**Excerpt**
It is very interesting to see that Amazon have now made available over 1TB of public data. Its great that all of this data is now available in one place, ready shredded into queryable structures that allows developers to get to grips with it and start to do something really interesting. But wait a minute, if I want the DBPedia dump I have to go here…, if I want the Wikipedia english articles I need to go over there. If I want the US census data from 2000 its this place, if its the census data from 1990, its somewhere else. Oh and don’t even get me started on having to choose between Windows and Linux. What these data sets are are essentially separate database snapshots that you can load into your own EC2 instance in the Amazon cloud and then start processing.
…and thats kind of disappointing. Having lots of open data is a great start, but it is only a start. And here is the challenge – there are no consistent semantics acrosss these data sets, there is a great deal of wet-ware time that needs to be invested in working out the linkages between them and in getting hold of some consistent notions of identity that could assist in merging. The easy way out is to pick and choose and make a “mash-up”, but there is nothing reusable in a mash-up, and a million mash-ups do not make a viable platform for building the really cool apps of the next decade on. Topic maps on the other hand has a model for reflecting a consistent notion of identity, for reconciling different identity notions and different entity schemas.

**Data supplied**
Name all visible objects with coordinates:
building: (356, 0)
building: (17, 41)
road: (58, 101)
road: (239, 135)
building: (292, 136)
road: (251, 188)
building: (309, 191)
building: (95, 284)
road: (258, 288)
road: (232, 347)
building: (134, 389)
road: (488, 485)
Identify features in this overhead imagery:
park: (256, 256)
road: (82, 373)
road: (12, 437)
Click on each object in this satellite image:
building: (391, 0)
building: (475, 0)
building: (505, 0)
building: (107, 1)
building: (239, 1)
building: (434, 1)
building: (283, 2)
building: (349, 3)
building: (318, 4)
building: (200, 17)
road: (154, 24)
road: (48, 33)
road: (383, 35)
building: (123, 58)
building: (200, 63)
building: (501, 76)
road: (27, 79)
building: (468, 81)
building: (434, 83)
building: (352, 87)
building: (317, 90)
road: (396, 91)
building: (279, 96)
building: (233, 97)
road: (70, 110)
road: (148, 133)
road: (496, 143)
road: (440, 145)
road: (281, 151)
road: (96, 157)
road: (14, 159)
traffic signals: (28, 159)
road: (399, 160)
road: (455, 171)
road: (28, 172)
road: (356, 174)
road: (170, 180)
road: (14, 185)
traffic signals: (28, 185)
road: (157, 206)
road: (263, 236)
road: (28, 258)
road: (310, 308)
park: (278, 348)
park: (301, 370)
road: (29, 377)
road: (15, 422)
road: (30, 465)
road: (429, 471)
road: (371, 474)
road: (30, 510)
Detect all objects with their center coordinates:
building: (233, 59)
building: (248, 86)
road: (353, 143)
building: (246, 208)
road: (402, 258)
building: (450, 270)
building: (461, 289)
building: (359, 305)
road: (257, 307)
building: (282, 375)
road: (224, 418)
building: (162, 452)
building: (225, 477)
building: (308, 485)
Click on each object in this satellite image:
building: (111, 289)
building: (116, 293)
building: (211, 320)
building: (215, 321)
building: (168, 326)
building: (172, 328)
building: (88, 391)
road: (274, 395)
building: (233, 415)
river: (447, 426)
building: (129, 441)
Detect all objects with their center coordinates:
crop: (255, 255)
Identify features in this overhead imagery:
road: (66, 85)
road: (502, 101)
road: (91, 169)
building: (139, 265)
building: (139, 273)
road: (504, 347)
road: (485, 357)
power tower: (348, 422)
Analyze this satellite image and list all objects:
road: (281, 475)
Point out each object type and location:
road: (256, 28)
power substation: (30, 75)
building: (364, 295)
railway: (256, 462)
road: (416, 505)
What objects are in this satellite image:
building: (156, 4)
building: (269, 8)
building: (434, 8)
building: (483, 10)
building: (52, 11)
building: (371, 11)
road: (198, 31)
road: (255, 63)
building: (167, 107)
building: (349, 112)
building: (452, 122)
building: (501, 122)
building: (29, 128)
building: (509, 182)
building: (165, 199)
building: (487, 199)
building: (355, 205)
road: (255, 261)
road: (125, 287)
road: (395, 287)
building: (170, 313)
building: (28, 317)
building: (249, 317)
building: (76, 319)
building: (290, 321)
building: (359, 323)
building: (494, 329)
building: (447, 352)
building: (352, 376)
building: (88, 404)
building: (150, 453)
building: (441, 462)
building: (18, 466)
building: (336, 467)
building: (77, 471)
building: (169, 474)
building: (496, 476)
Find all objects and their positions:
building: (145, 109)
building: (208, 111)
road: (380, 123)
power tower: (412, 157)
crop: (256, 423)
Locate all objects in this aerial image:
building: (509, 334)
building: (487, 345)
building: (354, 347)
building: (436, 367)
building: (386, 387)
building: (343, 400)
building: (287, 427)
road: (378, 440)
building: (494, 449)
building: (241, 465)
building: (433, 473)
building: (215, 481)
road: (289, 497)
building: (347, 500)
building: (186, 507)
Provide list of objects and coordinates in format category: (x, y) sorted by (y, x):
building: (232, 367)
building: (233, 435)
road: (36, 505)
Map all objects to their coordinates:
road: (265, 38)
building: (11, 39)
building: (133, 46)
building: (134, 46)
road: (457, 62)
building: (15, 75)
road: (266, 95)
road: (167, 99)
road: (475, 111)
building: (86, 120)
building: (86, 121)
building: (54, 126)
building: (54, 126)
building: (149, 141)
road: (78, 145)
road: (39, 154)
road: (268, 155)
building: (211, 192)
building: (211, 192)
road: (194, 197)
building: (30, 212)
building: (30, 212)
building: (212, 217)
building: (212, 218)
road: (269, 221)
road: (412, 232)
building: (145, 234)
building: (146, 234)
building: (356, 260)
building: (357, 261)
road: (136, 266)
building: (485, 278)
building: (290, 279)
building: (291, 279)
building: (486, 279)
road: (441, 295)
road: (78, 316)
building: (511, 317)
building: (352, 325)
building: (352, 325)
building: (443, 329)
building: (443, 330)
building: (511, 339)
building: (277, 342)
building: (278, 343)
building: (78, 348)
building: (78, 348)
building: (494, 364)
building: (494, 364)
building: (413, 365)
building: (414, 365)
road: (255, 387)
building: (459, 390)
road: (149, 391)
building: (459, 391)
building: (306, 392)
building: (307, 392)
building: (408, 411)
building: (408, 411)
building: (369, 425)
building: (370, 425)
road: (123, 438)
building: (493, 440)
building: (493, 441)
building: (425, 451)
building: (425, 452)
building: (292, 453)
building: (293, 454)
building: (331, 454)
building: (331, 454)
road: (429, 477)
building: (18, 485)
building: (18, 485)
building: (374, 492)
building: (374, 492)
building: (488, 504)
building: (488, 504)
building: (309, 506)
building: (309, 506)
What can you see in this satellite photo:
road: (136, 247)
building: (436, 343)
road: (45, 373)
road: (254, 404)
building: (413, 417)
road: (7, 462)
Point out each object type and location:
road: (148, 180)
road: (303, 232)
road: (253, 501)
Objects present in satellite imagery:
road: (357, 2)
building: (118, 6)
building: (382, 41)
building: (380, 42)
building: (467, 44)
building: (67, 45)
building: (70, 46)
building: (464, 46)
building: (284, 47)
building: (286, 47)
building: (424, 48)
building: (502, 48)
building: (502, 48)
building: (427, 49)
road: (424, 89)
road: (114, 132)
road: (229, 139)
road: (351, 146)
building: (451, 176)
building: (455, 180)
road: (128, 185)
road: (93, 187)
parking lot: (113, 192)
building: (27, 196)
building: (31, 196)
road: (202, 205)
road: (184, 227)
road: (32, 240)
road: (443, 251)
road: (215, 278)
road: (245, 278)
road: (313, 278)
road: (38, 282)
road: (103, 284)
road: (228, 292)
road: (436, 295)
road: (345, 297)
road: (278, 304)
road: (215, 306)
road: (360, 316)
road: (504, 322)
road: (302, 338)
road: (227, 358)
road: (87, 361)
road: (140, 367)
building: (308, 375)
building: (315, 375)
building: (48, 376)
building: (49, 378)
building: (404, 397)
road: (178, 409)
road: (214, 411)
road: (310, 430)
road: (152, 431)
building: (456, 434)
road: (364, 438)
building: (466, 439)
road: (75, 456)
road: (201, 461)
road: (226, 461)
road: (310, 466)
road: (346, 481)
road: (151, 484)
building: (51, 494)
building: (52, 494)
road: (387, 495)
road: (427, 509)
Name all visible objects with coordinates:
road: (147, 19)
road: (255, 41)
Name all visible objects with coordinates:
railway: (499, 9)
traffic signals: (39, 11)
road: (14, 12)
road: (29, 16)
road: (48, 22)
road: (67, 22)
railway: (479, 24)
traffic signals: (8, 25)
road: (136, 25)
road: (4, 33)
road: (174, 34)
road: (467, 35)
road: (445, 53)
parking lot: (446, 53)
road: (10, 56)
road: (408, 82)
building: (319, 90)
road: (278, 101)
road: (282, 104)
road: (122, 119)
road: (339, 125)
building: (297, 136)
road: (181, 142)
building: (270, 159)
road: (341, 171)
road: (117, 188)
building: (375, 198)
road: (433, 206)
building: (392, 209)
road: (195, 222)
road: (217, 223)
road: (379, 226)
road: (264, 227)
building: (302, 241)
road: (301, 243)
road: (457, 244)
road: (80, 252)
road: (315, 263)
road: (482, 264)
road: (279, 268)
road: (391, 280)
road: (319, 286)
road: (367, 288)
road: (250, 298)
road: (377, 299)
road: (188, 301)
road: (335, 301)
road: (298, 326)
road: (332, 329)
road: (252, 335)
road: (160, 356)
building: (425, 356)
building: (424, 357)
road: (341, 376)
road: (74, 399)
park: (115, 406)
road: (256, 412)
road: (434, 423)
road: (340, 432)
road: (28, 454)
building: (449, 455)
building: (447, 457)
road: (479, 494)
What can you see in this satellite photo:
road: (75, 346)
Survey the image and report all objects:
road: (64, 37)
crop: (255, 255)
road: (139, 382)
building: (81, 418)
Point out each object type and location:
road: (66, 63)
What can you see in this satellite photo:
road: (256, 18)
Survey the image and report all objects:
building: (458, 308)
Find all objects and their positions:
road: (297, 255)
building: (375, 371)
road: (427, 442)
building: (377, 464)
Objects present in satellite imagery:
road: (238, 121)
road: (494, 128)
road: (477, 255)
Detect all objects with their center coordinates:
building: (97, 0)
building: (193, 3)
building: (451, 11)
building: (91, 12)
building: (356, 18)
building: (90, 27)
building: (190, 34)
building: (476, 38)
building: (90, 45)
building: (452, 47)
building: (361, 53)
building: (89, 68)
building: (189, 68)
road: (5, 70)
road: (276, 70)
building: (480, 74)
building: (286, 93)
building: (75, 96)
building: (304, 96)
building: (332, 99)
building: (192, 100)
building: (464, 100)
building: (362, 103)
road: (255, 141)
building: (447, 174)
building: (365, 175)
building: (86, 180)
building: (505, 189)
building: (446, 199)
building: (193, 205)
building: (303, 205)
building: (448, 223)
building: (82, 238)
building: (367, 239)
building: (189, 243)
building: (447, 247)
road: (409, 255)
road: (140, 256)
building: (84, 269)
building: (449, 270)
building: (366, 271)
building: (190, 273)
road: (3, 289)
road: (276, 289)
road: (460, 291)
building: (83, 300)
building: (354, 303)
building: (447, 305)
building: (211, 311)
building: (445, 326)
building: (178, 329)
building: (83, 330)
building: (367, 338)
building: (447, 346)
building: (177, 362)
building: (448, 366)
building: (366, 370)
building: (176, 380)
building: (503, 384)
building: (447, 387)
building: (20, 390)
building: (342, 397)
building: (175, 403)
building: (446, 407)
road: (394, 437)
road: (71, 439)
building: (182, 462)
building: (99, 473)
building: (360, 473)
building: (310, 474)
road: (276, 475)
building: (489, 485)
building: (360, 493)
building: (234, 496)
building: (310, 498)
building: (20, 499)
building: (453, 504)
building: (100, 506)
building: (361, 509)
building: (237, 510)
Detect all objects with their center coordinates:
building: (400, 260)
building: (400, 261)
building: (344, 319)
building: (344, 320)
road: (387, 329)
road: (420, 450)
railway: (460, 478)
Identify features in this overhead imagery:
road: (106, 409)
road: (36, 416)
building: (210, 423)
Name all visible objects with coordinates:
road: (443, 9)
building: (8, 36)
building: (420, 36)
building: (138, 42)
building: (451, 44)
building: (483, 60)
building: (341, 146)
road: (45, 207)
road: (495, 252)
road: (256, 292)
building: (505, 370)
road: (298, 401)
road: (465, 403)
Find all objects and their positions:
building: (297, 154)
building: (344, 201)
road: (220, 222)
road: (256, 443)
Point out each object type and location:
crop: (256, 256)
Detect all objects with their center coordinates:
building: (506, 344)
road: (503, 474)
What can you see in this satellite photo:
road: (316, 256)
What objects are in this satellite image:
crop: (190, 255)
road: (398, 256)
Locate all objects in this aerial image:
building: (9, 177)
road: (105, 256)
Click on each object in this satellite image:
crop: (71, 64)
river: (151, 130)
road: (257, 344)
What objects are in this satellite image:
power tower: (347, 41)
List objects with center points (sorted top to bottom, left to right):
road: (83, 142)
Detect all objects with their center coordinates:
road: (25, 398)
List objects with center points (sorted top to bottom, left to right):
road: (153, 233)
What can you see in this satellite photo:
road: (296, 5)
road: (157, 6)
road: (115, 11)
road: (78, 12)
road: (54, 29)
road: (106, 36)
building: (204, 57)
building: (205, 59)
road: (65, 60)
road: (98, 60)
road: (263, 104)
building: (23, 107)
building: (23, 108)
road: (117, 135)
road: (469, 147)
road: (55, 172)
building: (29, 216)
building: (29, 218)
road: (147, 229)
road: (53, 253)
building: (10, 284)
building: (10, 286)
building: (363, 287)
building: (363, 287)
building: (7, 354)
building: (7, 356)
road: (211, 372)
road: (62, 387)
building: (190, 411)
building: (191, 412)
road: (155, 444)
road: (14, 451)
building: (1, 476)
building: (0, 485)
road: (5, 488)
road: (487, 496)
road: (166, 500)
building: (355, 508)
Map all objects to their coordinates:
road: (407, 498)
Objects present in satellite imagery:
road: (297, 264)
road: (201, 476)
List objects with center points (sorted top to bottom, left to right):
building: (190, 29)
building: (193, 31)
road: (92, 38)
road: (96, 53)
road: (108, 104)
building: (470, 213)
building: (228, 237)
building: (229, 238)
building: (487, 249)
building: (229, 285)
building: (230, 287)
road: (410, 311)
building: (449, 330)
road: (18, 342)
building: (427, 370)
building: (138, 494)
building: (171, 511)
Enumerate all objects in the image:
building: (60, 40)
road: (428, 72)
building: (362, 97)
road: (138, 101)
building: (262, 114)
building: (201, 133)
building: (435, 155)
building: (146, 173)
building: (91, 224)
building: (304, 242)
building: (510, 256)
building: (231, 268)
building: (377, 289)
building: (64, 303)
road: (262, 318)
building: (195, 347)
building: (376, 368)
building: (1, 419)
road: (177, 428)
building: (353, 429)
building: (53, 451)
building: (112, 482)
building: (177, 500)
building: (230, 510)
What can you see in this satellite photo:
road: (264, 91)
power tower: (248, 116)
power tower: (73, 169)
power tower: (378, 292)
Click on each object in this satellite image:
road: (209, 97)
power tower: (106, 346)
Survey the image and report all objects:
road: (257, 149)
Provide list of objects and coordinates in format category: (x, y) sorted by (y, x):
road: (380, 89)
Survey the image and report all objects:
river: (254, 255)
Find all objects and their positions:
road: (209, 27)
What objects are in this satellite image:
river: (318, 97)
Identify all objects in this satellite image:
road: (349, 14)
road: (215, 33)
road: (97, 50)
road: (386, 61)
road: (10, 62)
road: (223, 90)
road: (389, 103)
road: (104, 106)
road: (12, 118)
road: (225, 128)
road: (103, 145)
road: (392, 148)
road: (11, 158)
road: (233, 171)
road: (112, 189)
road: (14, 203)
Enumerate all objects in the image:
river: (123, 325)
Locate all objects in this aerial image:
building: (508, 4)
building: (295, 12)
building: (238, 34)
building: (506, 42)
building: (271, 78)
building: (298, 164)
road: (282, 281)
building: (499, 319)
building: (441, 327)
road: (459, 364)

**What you should do**
Carry on the blog post about Amazon's public data sets and topic maps, picking up after its last sentence.

**Written response**
There’s the challenge – can we integrate all of this data using topic maps ? Can we make use of the tools provided by the Amazon platform to build something even more cool – a cloud based index of the entities and relations in these data sets ? Because I believe that when we can do that we will really have 1TB (or given the expansion of the topic maps model probably 1PB of useful knowledge, rather than 1TB of bits and bytes that you can hack with a mash-up.
There’s the glove. Who’s going to pick it up ?